GroupM is soon to become WPP Media. The process has already started. The sunsetting will trigger possible (actually, for sure) employee layoffs, a deliberate and visible shift in brand positioning, recalibration of brand equity, and — hopefully — the conquest of new horizons for the media-buying behemoth. WPP is also “aligning” the once “red-hot” Grey with Ogilvy, shifting the agency network away from the AKQA Group — yet claiming that Grey will remain independent as an agency brand.
Is the rethink a repositioning or a rejuvenation? A retirement or a reassignment of tired brands? Or just a refresh and a rebrand? Or a restructure, and a reboot? Only Mark Read knows. Perhaps even he doesn’t know.
What is likely to happen to Grey as part of Ogilvy has a past precedent in what happened with Clarion. Storied agency Clarion, where many old-timers of Indian advertising began their careers, was merged into Bates some 25 years ago (I think it was 1999, if memory serves me right). It became Bates Clarion and then one fine day Clarion was dropped altogether from the name plate as Bates got rechristened as Bates CHI, which itself took on many more avatars in subsequent years.
In 2005, Bates acquired a majority stake in Mohammed Khan’s Enterprise Nexus, and the Indian unit took on a new name, Bates Enterprise. Soon after, rmg David, already part of the WPP network, became a part of it to make it Bates David Enterprise. In 2007, the agency was renamed Bates 141, and a few months later, it became Bates India. Then Bates, somewhere down the line, became Ogilvy’s activation arm because of its 141-Serco heritage.
In 2017, Bates CHI was merged into Soho Square. And Soho Square, in 2019, became 82.5 Communications. If you got lost in the complex mergers and renamings, don’t fret — that is typically WPP at work. A similar fate most likely awaits Brand Grey — this is, without doubt, the beginning of the fade-out. GroupM, created by WPP in 2003, today houses agencies like Mindshare, MediaCom, Maxus, MEC, Wavemaker, and Essence (and some more, like Xaxis). GroupM’s Chief Executive Officer Brian Lesser last week sent a global memo to GroupM staff outlining a new “single operating model.” GroupM’s agency brands, he said, would no longer operate as separate P&L businesses. Instead, they will be merged under one unified structure.
“Agency-specific job titles will sunset,” the memo said, in favour of a “unified named structure that reflects our commitment to operating as one company”. Simple.
Not very long ago, WPP killed three very venerable agency brands — J Walter Thompson, Young & Rubicam and Wunderman — and one is not even counting the likes of Contract, Encompass, Hungama and Fortune, which have almost been forgotten, by the renaming of the merged entities under a completely unknown banner called VML. What WPP did at VML was unbelievable. It is like if Unilever, after buying GlaxoSmithKline’s assets — Horlicks, Boost, Maltova and Viva — had merged all of them and called the new malted food drink Viva, the tiniest brand in the stable!

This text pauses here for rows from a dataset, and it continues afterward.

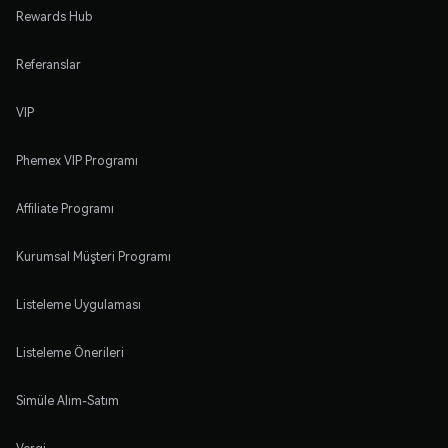
Rewards Hub
Referanslar
VIP
Phemex VIP Programı
Affiliate Programı
Kurumsal Müşteri Programı
Listeleme Uygulaması
Listeleme Önerileri
Simüle Alım-Satım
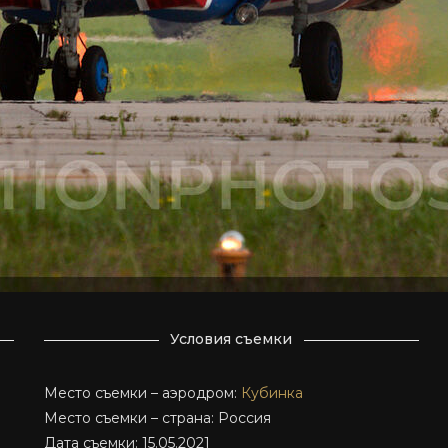
Условия съемки
Место съемки – аэродром:
Кубинка
Место съемки – страна: Россия
Дата съемки: 15.05.2021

A bit of history just to put everything in perspective. The advertising agency business started when Carlton & Smith was founded in New York in 1864. It was renamed J Walter Thompson Co (JWT) when the new owner bought out Carlton in 1878. The agency was sold by Thompson to Stanley Resor for $500,000, in 1916. Through the two World Wars and more, JWT remained No. 1 in the world. One of Resor’s lieutenants, John Orr Young founded Young & Rubicam in 1923 with Raymond Rubicam. In the ’70s, Young & Rubicam (Y&R) pioneered the concept of “The Whole Egg,” acquiring direct response shop Wunderman, corporate identity design firm Landor Associates, and public relations specialist Burson-Marsteller — briefly edging out JWT from the top perch.
In 1987, in a hostile bid, a first in advertising, a small UK manufacturer of wire baskets and teapots called Wire and Plastic Products (WPP), acquired JWT for a record $566 million. A decade later, WPP acquired Y&R for $5.5 billion. In today’s dollars, allowing for inflation, WPP paid $11.5 billion to acquire the eliminated brands! Grey was bought in 2005 for $1.52 billion — worth at least double today. That value too will be wiped away soon.
The media brands of WPP are all well-known — and well-respected. Most of them are home-grown, true, but their combined brand value and customer equity would run into billions. Precious little will be achieved by killing them all — except needless blood-letting.